I would prefer we completely remove the sibling glue, or at most move
it to an appendix of possbily useful minor improvements.

We say that authoritative servers MUST return all the glue, which is true
for real glue, but not true for sibling glue (unless the sibling is in
a loop which is not something to encourage.)  Let's not confuse people,

>* Section 5: Promoted or orphan glue
>The considerations for handling orphan glue will be different for a
>TLD vs a lower level zone within a domain. I would think that orphan
>glue in a TLD context should go away when a zone is deleted/expired.
>Maybe even have sanity checking to prevent such an operation.

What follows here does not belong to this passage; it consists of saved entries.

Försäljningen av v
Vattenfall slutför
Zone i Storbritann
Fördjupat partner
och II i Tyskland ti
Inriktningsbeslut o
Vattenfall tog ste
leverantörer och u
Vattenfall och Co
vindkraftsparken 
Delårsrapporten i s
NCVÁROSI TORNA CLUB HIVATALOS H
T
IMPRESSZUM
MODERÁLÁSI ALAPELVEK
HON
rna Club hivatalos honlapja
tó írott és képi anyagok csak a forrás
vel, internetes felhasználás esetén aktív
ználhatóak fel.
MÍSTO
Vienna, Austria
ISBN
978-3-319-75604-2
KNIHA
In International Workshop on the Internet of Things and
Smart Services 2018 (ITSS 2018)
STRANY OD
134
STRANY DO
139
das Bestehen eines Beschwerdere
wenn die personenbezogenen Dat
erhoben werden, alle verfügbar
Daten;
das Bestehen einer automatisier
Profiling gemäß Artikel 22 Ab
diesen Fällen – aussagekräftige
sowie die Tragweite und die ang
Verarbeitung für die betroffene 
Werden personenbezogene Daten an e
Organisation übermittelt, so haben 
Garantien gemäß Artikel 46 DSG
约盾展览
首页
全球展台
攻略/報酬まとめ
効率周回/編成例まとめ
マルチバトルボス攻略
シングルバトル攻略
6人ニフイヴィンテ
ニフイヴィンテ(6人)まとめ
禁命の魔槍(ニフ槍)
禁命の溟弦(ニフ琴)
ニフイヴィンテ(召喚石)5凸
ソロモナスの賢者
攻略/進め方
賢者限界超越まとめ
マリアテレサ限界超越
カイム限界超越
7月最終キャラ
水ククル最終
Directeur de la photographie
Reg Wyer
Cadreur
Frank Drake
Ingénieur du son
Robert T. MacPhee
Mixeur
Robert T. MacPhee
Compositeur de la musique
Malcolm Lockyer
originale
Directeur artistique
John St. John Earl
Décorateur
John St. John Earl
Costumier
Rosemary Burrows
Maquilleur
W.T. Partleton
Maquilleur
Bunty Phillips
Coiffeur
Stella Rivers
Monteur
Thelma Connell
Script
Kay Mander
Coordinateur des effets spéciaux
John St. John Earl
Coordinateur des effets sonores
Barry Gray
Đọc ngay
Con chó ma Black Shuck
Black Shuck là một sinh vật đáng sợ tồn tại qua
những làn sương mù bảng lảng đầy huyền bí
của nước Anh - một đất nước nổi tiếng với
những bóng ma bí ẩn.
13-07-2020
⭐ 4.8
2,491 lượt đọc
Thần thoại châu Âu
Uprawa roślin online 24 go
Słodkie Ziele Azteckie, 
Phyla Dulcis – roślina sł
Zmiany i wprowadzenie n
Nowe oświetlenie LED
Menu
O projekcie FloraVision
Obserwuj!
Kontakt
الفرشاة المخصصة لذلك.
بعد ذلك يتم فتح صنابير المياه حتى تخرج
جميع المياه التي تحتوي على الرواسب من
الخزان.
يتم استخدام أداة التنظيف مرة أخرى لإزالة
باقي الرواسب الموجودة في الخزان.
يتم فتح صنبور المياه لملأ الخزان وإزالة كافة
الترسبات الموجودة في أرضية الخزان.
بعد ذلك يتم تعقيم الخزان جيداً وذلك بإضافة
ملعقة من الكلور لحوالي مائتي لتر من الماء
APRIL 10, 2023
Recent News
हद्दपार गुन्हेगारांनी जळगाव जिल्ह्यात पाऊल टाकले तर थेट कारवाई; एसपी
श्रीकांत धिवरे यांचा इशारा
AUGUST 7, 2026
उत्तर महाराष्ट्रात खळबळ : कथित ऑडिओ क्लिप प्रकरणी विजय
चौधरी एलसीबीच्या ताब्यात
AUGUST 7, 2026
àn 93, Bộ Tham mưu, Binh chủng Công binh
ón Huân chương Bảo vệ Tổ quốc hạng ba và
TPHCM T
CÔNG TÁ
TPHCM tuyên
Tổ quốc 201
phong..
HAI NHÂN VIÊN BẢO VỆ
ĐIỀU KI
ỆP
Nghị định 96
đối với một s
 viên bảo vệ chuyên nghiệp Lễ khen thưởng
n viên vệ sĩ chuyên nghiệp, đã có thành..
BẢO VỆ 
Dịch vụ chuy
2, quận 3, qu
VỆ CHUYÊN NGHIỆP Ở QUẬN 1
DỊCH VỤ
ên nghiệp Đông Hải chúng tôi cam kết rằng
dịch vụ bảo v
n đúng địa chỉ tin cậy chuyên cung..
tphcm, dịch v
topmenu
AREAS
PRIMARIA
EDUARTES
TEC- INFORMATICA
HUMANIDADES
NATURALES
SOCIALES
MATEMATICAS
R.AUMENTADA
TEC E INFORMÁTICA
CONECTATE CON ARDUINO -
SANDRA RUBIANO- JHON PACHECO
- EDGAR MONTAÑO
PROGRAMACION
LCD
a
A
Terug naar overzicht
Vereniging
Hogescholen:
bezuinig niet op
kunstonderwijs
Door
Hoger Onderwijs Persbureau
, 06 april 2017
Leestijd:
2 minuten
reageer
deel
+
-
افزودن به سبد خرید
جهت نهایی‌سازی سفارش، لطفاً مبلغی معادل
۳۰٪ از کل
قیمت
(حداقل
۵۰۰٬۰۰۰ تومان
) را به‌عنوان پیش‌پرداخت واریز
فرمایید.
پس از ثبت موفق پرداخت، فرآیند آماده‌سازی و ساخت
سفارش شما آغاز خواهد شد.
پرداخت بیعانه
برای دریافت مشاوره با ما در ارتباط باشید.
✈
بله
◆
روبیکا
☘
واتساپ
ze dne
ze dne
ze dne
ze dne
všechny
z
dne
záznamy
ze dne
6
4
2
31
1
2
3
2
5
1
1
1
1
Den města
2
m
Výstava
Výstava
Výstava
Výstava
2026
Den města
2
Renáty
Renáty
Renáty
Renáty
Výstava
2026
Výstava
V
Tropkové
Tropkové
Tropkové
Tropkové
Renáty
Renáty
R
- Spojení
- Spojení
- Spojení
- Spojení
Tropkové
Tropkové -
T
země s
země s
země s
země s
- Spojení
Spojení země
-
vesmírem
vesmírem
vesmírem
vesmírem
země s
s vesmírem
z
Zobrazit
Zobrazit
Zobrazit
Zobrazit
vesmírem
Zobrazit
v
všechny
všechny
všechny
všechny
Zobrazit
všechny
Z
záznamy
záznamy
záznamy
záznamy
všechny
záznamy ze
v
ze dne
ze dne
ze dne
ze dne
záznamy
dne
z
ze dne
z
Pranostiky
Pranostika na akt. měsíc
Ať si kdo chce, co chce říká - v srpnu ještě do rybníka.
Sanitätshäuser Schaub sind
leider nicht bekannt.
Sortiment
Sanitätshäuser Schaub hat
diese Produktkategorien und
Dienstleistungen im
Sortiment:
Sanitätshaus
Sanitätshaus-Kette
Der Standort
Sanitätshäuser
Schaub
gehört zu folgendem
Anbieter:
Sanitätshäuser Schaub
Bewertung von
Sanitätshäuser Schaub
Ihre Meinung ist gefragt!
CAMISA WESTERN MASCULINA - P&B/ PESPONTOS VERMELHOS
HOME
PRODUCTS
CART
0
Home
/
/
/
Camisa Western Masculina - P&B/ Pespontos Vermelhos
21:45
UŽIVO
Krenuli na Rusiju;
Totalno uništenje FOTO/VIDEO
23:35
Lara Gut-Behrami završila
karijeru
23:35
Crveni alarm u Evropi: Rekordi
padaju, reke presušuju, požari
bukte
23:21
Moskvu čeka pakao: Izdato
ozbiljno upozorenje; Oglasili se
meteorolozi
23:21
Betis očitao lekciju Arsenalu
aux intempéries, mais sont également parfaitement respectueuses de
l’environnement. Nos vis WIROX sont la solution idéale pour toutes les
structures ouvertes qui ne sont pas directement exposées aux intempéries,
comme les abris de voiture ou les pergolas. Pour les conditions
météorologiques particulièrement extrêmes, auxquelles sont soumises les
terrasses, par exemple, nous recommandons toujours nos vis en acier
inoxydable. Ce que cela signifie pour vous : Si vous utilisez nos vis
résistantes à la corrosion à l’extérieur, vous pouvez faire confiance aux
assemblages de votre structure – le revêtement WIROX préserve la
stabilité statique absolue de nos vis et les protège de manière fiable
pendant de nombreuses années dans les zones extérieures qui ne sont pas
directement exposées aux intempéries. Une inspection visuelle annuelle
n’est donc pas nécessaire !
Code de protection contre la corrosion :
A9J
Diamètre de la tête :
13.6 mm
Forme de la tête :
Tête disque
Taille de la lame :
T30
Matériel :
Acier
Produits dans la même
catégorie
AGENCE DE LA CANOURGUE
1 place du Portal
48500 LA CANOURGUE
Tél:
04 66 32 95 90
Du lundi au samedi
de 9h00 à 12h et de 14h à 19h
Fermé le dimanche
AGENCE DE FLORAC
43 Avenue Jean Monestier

This is a political question, not a technical one. If the DNS operator
has external knowledge that the orphan's domain has not been delegated
to someone else, you can make a case to leave the glue. The usual
example is a name in a TLD which has expired but is still in the grace period,
but it can happen anywhere someone delegates names; I run registries
at the third level like

I don't see how we can offer any more than general and vague advice here.